В ту же группу вписываются произведения, которые основаны на «параллелизме фантастической и реально‑психологической концепций образа»[29] («Портрет» – 1‑я редакция Н. Гоголя, «Черная курица, или Подземные жители» А. Погорельского, «Пиковая дама» А. Пушкина и др.). Параллельная, или двойная, мотивировка сверхъестественного, ярко представленная в фантастике Гофмана, обусловила целую сеть художественных приемов так называемой завуалированной фантастики. Среди них – легендарно‑мистическая предыстория, невероятные слухи и предположения, сон, чудесные видения, состояния экстаза во время игры, странные ощущения и необычные мечтания, с определенной долей вероятности объясняющие фантастические происшествия, но не снимающие их полностью.

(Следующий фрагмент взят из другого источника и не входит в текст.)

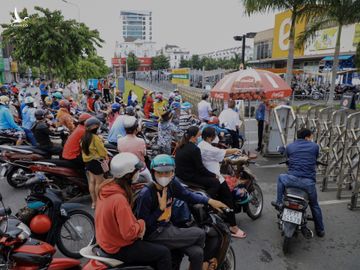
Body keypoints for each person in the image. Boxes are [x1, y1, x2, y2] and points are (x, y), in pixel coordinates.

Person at [135, 154, 228, 270]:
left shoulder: (172, 184)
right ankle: (205, 264)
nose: (163, 176)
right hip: (155, 233)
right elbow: (144, 225)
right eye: (159, 173)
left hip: (168, 227)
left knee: (197, 253)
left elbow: (187, 195)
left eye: (167, 173)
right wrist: (160, 209)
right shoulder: (147, 194)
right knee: (200, 233)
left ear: (173, 173)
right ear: (153, 173)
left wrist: (209, 201)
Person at [95, 153, 172, 269]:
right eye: (136, 171)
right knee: (164, 253)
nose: (138, 173)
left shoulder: (106, 188)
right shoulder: (119, 199)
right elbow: (129, 233)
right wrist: (141, 224)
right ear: (128, 175)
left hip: (106, 241)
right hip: (117, 247)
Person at [272, 128, 325, 238]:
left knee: (281, 177)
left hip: (291, 179)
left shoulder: (290, 146)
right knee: (314, 205)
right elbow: (314, 157)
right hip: (308, 183)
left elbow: (286, 154)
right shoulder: (315, 146)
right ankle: (320, 230)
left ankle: (278, 202)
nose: (311, 139)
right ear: (307, 137)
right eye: (310, 137)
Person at [198, 126, 247, 238]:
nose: (216, 137)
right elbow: (222, 152)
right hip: (215, 178)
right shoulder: (208, 148)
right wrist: (235, 150)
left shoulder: (201, 145)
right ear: (210, 137)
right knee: (228, 200)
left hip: (207, 176)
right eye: (215, 135)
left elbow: (216, 156)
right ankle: (233, 227)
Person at [81, 117, 109, 209]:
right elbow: (102, 152)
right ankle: (99, 202)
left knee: (92, 182)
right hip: (96, 163)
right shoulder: (95, 138)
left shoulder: (84, 137)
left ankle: (94, 203)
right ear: (95, 127)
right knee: (99, 183)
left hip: (88, 163)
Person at [117, 116, 152, 182]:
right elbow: (144, 154)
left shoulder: (119, 141)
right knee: (151, 182)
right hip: (140, 170)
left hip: (126, 170)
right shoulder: (141, 141)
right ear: (136, 129)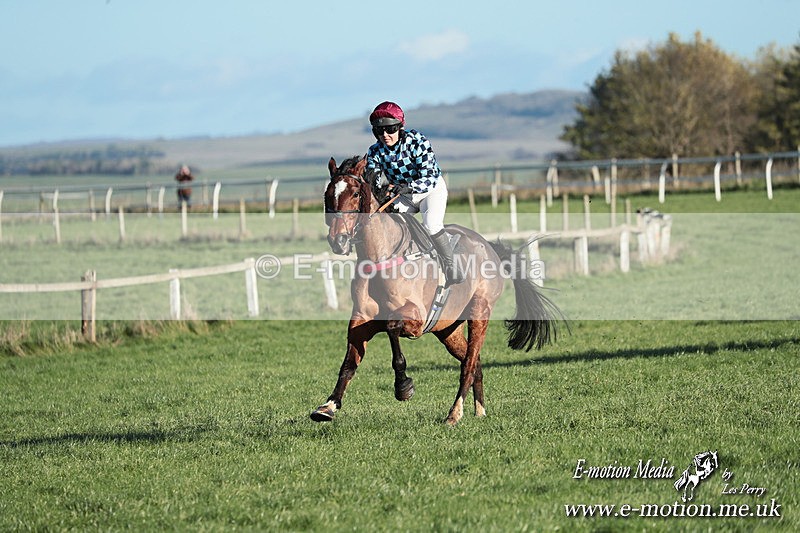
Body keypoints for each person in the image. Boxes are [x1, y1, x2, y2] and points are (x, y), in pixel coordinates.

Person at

Каждый из основных типов фантастической повести имеет подтипы, которые «пересекаются» друг с другом. Для уточнения подтипа используют уточняющие определения (чудесное, абсурдное, квазимифологическое, квазинаучное, психологическое). Одни из них (чудесное) близки фольклорной, сказочной поэтике и несут преимущественно положительный, жизнестроительный смысл; другие (абсурдное) близки гротескной сатире и связаны с разрушительными силами; третьи (квазимифологическое) воспроизводят мифологические ситуации в пародийной форме; четвертые (квазинаучное) допускают рациональное истолкование маловероятных или невозможных событий; пятые (психологическое) предполагают частичную или полную мотивировку сверхъестественного особенностями сознания или подсознания героя.

Романтическая фантастическая повесть может быть дифференцирована и по авторскому пафосу (сатирическому, ироническому, философско‑оптимистическому и трагико‑героическому).

Сатирический пафос облекался в форму гротеска, фантастической аллегории, алогизма («Сказка о том, как опасно девушкам ходить толпою по Невскому проспекту», «Сказка о мертвом теле, неизвестно кому принадлежащем» В. Одоевского, сочинения Барона Брамбеуса (О. Сенковского), некоторые повести из цикла «Петербургские повести» Н. Гоголя, отдельные повести А. Бестужева‑Марлинского, М. Загоскина, О. Сомова и др.).

Иронический пафос становится заметной чертой В. Одоевского, М. Загоскина. В произведениях Сенковского он воплощен сполна, поскольку в них господствуют идеи относительности нравственных норм, научных и политических теорий, культивируется свободная игра различных стихий бытия. Все это вполне соответствует канонам романтической иронии. Ирония присуща и некоторым повестям Гоголя, освещенным, однако, гражданским и нравственно‑религиозным идеалом.

Философско‑оптимический пафос в наибольшей степени присущ фантастической повести Пушкина, которому свойственна идея нравственно‑религиозного воздаяния. Сходные идейные основания формируют картину мира в повестях родоначальника русской романтической фантастической повести А. Погорельского, его племянника А. К. Толстого, а также в повестях Бестужева‑Марлинского и К. Аксакова.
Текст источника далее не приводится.